Shows the face recognition results visually.
:param img_path: path to image to be recognized
:param predictions: results of the predict function
:return:
"""
frame = RGBFrame
for name, (top, right, bottom, left) in predictions:
# Scale back up face locations since the frame we detected in was scaled to 1/4 size
top *= 4
right *= 4
bottom *= 4
left *= 4
# Draw a box around the face
print (frame.shape)
print (frame.dtype)
cv2.rectangle(frame, (left, top), (right, bottom), (0, 0, 255), 2)
# Draw a label with a name below the face
cv2.rectangle(frame, (left, bottom - 35), (right, bottom), (0, 0, 255), cv2.FILLED)
font = cv2.FONT_HERSHEY_DUPLEX
cv2.putText(frame, name, (left + 6, bottom - 6), font, 1.0, (255, 255, 255), 1)
# Display the resulting image
cv2.imshow('Video', frame)
# Get a reference to webcam #0 (the default one)
video_capture = cv2.VideoCapture(0)
while True:
# Grab a single frame of video
ret, frame = video_capture.read()
# Resize frame of video to 1/4 size for faster face recognition processing
small_frame = cv2.resize(frame, (0, 0), fx=0.25, fy=0.25)
# Convert the image from BGR color (which OpenCV uses) to RGB color (which face_recognition uses)
rgb_small_frame = small_frame[:, :, ::-1]
predictions = predict(rgb_small_frame, model_path="trained_knn_model_1.clf")
# Display results overlaid on webcam video
print (rgb_small_frame.shape)
print (rgb_small_frame.dtype)
show_labels_on_webcam(rgb_small_frame, predictions)
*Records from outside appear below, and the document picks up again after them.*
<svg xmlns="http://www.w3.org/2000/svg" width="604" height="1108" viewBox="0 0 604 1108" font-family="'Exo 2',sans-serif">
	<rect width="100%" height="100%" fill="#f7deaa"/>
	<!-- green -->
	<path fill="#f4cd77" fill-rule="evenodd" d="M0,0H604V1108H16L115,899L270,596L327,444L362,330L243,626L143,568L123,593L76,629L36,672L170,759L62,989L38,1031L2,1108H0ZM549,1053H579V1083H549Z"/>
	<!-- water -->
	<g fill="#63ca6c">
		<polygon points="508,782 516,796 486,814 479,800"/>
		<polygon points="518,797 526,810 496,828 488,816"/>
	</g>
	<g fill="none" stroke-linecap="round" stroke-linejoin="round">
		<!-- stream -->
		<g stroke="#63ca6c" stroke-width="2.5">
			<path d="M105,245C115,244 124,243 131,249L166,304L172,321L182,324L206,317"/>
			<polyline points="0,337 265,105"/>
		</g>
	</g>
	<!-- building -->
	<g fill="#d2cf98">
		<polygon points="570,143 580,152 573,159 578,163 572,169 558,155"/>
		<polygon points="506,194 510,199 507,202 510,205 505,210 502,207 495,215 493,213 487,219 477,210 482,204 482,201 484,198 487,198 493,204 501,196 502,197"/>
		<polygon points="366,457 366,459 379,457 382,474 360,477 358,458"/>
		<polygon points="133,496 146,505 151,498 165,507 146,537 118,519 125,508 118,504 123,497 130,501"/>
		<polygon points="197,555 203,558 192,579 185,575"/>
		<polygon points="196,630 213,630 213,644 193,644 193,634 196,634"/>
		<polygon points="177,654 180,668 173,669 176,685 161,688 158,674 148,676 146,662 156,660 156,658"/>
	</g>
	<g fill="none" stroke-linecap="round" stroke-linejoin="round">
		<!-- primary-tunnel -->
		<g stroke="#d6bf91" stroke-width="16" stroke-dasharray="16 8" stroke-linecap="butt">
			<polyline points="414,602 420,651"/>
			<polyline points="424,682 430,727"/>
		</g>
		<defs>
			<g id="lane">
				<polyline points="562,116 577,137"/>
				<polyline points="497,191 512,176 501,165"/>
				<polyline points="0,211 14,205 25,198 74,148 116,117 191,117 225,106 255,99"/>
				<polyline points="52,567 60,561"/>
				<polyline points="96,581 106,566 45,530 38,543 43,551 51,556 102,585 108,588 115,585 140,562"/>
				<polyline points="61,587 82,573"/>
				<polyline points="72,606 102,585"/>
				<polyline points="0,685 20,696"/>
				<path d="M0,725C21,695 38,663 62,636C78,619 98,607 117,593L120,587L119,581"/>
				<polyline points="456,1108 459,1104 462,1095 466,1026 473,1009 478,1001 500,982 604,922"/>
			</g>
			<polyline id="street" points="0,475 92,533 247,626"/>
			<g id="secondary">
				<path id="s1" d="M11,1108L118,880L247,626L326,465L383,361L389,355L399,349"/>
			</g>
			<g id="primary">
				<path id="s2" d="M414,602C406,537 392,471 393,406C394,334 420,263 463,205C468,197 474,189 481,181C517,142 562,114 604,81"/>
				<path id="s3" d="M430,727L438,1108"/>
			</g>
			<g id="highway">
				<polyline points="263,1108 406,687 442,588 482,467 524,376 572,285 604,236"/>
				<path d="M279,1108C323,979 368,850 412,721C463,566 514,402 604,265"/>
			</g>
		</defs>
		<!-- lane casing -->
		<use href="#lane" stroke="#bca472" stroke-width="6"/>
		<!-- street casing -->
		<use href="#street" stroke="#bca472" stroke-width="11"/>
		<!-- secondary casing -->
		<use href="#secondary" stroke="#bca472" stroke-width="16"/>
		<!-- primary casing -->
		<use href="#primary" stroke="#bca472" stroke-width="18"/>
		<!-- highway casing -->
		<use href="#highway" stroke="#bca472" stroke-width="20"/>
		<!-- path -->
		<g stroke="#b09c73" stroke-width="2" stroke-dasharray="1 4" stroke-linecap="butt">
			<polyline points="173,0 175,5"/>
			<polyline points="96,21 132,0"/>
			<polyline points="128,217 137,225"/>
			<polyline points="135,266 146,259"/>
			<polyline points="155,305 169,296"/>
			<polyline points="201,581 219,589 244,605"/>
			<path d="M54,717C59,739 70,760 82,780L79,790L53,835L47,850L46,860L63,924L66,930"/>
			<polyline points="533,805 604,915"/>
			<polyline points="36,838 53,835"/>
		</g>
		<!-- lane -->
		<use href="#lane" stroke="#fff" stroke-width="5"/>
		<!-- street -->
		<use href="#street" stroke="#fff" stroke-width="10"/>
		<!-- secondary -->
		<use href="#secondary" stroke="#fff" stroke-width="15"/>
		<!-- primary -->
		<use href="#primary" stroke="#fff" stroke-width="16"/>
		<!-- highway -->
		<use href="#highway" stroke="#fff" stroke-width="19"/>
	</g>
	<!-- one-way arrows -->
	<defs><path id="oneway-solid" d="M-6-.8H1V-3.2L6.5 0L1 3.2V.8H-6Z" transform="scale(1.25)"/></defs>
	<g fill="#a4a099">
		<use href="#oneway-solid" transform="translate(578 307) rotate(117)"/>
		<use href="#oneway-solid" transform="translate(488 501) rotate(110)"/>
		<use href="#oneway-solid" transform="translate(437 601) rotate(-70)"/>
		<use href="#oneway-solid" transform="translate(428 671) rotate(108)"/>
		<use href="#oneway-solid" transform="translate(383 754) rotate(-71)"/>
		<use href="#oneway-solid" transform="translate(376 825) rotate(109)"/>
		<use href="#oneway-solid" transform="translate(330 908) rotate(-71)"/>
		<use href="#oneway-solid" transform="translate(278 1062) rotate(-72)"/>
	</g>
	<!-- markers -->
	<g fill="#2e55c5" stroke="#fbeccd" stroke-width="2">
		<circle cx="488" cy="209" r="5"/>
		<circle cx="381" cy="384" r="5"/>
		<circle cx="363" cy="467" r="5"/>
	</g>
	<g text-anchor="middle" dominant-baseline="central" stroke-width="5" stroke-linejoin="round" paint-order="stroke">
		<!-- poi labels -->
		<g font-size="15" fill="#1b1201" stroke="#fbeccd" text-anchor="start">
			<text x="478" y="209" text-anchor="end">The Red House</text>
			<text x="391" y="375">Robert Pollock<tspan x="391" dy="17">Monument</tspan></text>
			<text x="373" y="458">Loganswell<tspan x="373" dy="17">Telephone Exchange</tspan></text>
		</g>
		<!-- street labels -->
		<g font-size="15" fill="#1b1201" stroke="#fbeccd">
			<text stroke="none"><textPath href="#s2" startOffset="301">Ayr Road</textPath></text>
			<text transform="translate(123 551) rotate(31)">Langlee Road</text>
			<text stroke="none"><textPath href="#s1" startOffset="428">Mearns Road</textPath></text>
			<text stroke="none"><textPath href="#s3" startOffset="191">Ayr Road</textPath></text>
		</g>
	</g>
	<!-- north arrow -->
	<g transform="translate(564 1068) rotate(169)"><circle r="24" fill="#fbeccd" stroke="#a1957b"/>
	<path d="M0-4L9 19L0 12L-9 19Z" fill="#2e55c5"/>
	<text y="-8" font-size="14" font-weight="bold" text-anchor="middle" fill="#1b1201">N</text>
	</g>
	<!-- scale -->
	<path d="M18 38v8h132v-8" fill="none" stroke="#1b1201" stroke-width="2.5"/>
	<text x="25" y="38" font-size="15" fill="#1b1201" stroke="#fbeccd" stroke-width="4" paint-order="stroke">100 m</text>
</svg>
# Hit 'q' on the keyboard to quit!
if cv2.waitKey(1) & 0xFF == ord('q'):
break
# Release handle to the webcam
video_capture.release()
cv2.destroyAllWindows()
The error I'm getting:
Traceback (most recent call last):
File "withOpenCV.py", line 91, in <module>
show_labels_on_webcam(rgb_small_frame, predictions)
File "withOpenCV.py", line 62, in show_labels_on_webcam
cv2.rectangle(frame, (left, top), (right, bottom), (0, 0, 255), 2)
TypeError: Layout of the output array img is incompatible with cv::Mat (step[ndims-1] != elemsize or step[1] != elemsize*nchannels)
If you have any suggestions or see what I'm missing, please let me know! Thanks in advance!
I solved the error by changing the show_labels_on_webcam(rgb_small_frame, predictions) by show_labels_on_webcam(frame, predictions). Thanks to #api55 for the hint!